Report

Key Findings, Analysis & Recommendations

This report combines qualitative interviews with formerly incarcerated individuals and analysis of the 2023 HMIP Prisoner Survey to offer new insights into how self-destructive behaviours are shaped by structural conditions. Rather than framing these acts as individual pathologies, the report understands them as socially situated practices of survival, resistance, and meaning-making.

What is Queer Interventions on Self-harm in Prison?

The research includes:

  • Qualitative interviews with 18 formerly incarcerated individuals of diverse gender, age, and ethnic backgrounds, many of whom described long-term patterns of self-harm, suicidal ideation, and substance use prior to and during imprisonment.

  • Quantitative analysis of the 2023 HMIP Prisoner Survey (n=5781), highlighting patterns of ambivalence, mistrust, and deteriorating mental health, particularly among those who entered prison already feeling suicidal.

Key Findings

This report explores the meanings, patterns, and responses to self-harm and suicide in UK prisons through a mixed-methods approach that combines original qualitative interviews with secondary analysis of the HMIP Prisoner Survey.

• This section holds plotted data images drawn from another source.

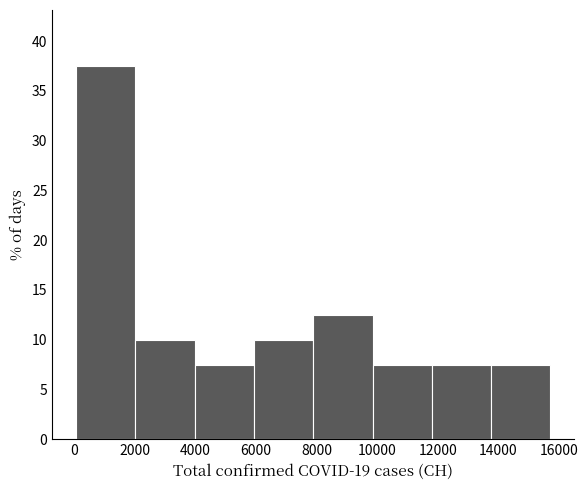

Reading left to right, transcribe this chart: for each bar, give the range it covers on the x-axis and its height. Neither the bar edges nor the heights are printed on the chart, so give them approximately, as read against the axes.

0 to 2000: 37.5
2000 to 4000: 10.0
4000 to 6000: 7.5
6000 to 7800: 10.0
7800 to 9800: 12.5
9800 to 11800: 7.5
11800 to 13800: 7.5
13800 to 15800: 7.5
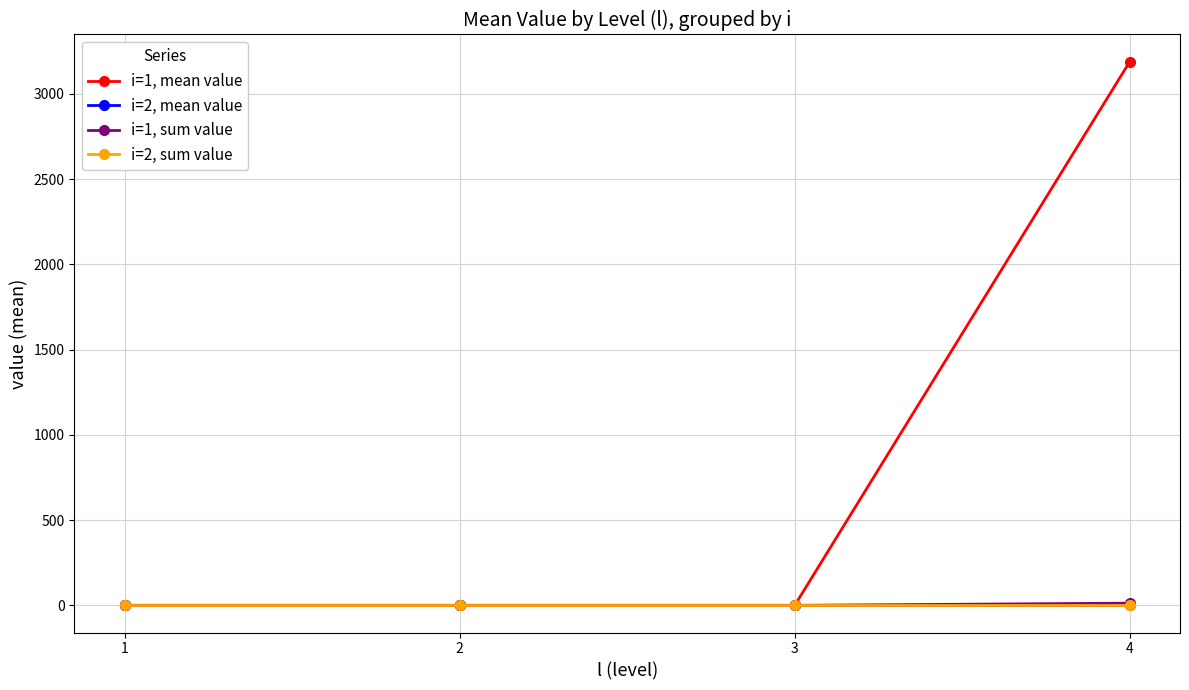

The value of i=1, sum value at 3 is 0.0. True or false?

True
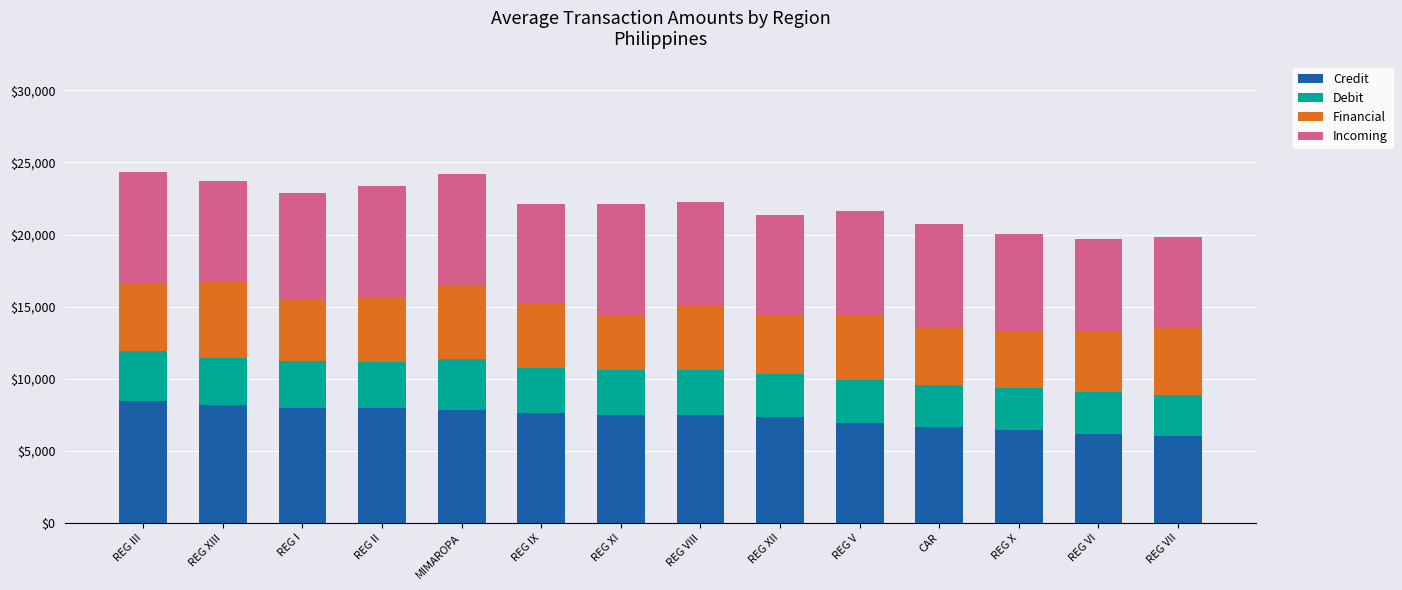

What is the total value across all series at REG VIII?

22255.2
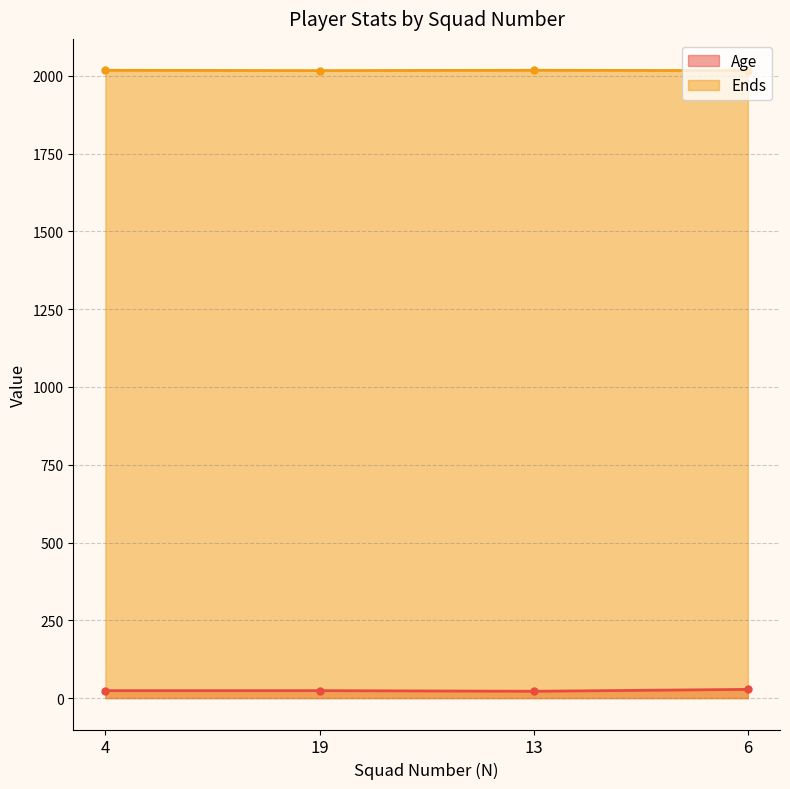

Count the Age values in the range 24 to 28.

3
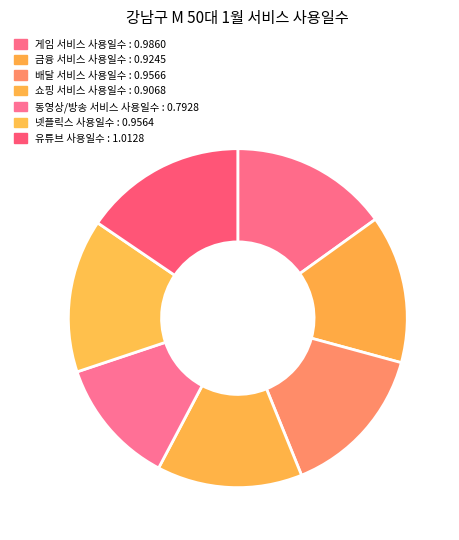

Do 배달 서비스 사용일수 and 금융 서비스 사용일수 together represent more than half of the pie?

No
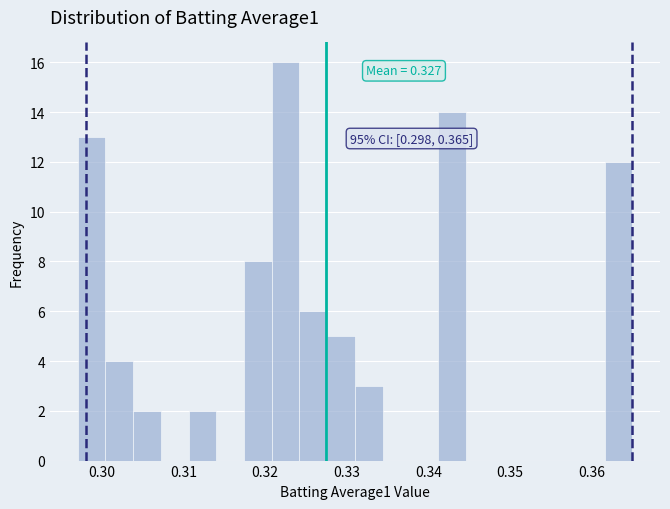

Around what value on the x-axis is the tallest bar? Give the approximate position of its centre, as read against the axis.

0.323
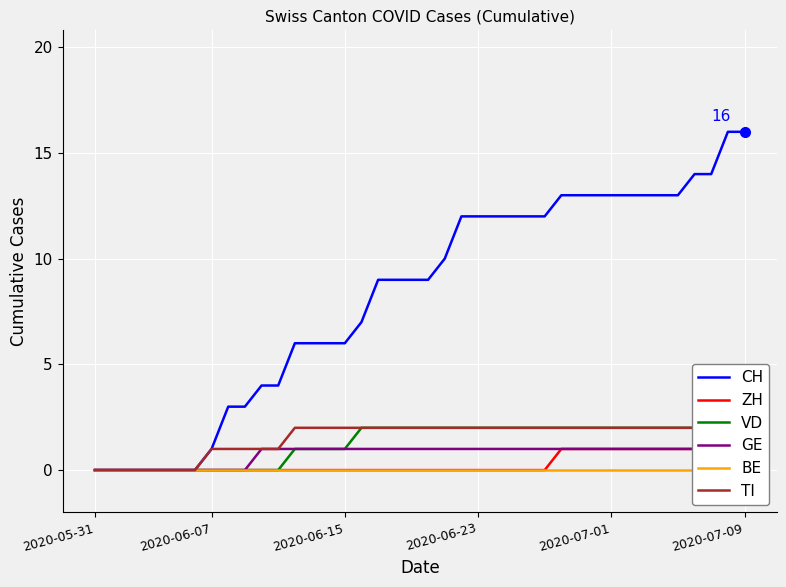

What position from the right is 6?

34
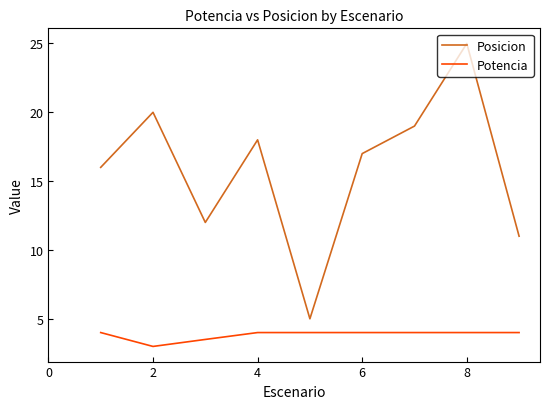

Which series has the largest range (max minus min)?

Posicion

Drawing on queer theory and critical suicide studies, the report reframes self-destructive behaviours not as symptoms of individual pathology, but as socially situated practices of survival, resistance, and meaning-making under carceral conditions.

  • Institutional responses to suicide and self-harm often intensified harm, with constant watch, sedation, and surveillance described as punitive rather than supportive.

  • Self-harm presented as excitement-inducing and or comforting and help the participants to avoid suicide.

  • Suicidal ideation was not isolated or episodic, but an ongoing mental state that many participants experienced as part of daily life—even after release.

  • Peer relationships emerged as the only credible form of care, with participants repeatedly describing the Listener scheme and informal solidarity as more effective than formal interventions.

  • Gendered and racialised assumptions shaped access to care, with institutional practices reinforcing stereotypes of male self-reliance and female vulnerability

Recommendations

The report offers recommendations across three levels:

  1. Theoretical: Support spectrum-based, non-pathologising, and intersectional approaches to understanding self-destruction, suicidal thought and self-harm.

  2. Policy and Practice: Recognise the structural limits of prison care, and support peer-led, relational responses without extracting unpaid emotional labour.

  3. Clinical: The report provides a conceptual tool for clinicians to better engage with the functions of self-harm, which can be experienced as positive or adaptive by the person.